**Task prompt:** Return every line of the data below word for word, with nothing added, dropped, or changed.

**Listing:**

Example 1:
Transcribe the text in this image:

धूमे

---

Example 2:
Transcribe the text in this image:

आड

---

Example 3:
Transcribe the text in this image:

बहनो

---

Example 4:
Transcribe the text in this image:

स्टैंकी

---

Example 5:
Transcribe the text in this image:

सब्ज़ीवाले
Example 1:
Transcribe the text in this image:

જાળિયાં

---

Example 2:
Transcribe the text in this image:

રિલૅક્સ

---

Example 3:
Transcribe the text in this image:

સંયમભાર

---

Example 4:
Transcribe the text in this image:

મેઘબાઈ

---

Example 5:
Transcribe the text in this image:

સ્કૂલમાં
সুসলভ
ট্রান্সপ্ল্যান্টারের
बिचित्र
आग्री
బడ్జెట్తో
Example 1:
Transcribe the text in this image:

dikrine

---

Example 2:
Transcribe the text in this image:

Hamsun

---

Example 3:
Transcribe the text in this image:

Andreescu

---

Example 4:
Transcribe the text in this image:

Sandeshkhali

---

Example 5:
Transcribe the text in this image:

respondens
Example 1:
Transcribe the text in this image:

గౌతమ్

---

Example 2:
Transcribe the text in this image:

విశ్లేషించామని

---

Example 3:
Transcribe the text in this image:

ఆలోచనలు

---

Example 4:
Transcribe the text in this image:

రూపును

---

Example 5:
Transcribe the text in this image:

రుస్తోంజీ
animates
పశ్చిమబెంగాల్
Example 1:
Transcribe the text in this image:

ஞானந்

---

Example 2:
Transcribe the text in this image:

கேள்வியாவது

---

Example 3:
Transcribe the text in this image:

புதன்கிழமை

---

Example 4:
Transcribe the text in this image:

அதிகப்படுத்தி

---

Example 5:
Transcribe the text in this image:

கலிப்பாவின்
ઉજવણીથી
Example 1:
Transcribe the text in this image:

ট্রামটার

**The response:**
Example 1:
Transcribe the text in this image:

धूमे

---

Example 2:
Transcribe the text in this image:

आड

---

Example 3:
Transcribe the text in this image:

बहनो

---

Example 4:
Transcribe the text in this image:

स्टैंकी

---

Example 5:
Transcribe the text in this image:

सब्ज़ीवाले
Example 1:
Transcribe the text in this image:

જાળિયાં

---

Example 2:
Transcribe the text in this image:

રિલૅક્સ

---

Example 3:
Transcribe the text in this image:

સંયમભાર

---

Example 4:
Transcribe the text in this image:

મેઘબાઈ

---

Example 5:
Transcribe the text in this image:

સ્કૂલમાં
সুসলভ
ট্রান্সপ্ল্যান্টারের
बिचित्र
आग्री
బడ్జెట్తో
Example 1:
Transcribe the text in this image:

dikrine

---

Example 2:
Transcribe the text in this image:

Hamsun

---

Example 3:
Transcribe the text in this image:

Andreescu

---

Example 4:
Transcribe the text in this image:

Sandeshkhali

---

Example 5:
Transcribe the text in this image:

respondens
Example 1:
Transcribe the text in this image:

గౌతమ్

---

Example 2:
Transcribe the text in this image:

విశ్లేషించామని

---

Example 3:
Transcribe the text in this image:

ఆలోచనలు

---

Example 4:
Transcribe the text in this image:

రూపును

---

Example 5:
Transcribe the text in this image:

రుస్తోంజీ
animates
పశ్చిమబెంగాల్
Example 1:
Transcribe the text in this image:

ஞானந்

---

Example 2:
Transcribe the text in this image:

கேள்வியாவது

---

Example 3:
Transcribe the text in this image:

புதன்கிழமை

---

Example 4:
Transcribe the text in this image:

அதிகப்படுத்தி

---

Example 5:
Transcribe the text in this image:

கலிப்பாவின்
ઉજવણીથી
Example 1:
Transcribe the text in this image:

ট্রামটার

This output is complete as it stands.